On that note: Python divisions are somewhat crippled even on x64. Assuming 30-bit digits, the basic building block that's needed for multi-precision division is a 64-bit-by-32-bit unsigned integer division, emitting a 32-bit quotient (and ideally also a 32-bit remainder). And there's an x86/x64 instruction that does exactly that, namely DIVL. But without using inline assembly, current versions of GCC and Clang apparently can't be persuaded to emit that instruction from the longobject.c source - they'll use DIVQ (a 128-bit-by-64-bit division, albeit with the top 64 bits of the dividend set to zero) on x64, and the __udivti3 or __udivti4 intrinsic on x86.
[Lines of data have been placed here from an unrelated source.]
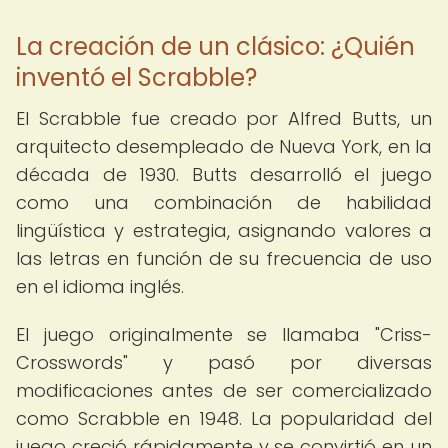
La creación de un clásico: ¿Quién
inventó el Scrabble?
El Scrabble fue creado por Alfred Butts, un
arquitecto desempleado de Nueva York, en la
década de 1930. Butts desarrolló el juego
como una combinación de habilidad
lingüística y estrategia, asignando valores a
las letras en función de su frecuencia de uso
en el idioma inglés.
El juego originalmente se llamaba "Criss-
Crosswords" y pasó por diversas
modificaciones antes de ser comercializado
como Scrabble en 1948. La popularidad del
juego creció rápidamente y se convirtió en un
I was curious to find out what the potential impact of the failure to use DIVL was, so I ran some timings. A worst-case target is division of a large (multi-digit) integer by a single-digit integer (where "digit" means digit in the sense of PyLong digit, not decimal digit), since that involves multiple CPU division instructions in a fairly tight loop.

Results: on my laptop (2.7 GHz Intel Core i7-8559U, macOS 10.14.6, non-optimised non-debug Python build), a single division of 10**1000 by 10 takes ~1018ns on the current main branch and ~722ns when forced to use the DIVL instruction (by inserting inline assembly into the inplace_divrem1 function). IOW, forcing use of DIVL instead of DIVQ, in combination with getting the remainder directly from the DIV instruction instead of computing it separately, gives a 41% speedup in this particular worst case. I'd expect the effect to be even more marked on x86, but haven't yet done those timings.

For anyone who wants to play along, here's the implementation of the inplace_divrem1 (in longobject.c) that I was using:

static digit
inplace_divrem1(digit *pout, digit *pin, Py_ssize_t size, digit n)
digit remainder = 0;

assert(n > 0 && n <= PyLong_MASK);
while (--size >= 0) {
twodigits dividend = ((twodigits)remainder << PyLong_SHIFT) | pin[size];
digit quotient, high, low;
high = (digit)(dividend >> 32);
low = (digit)dividend;
__asm__("divl %2\n"
: "=a" (quotient), "=d" (remainder)
: "r" (n), "a" (low), "d" (high)
pout[size] = quotient;
return remainder;

I don't know whether we really want to open the door to using inline assembly for performance reasons in longobject.c, but it's interesting to see the effect.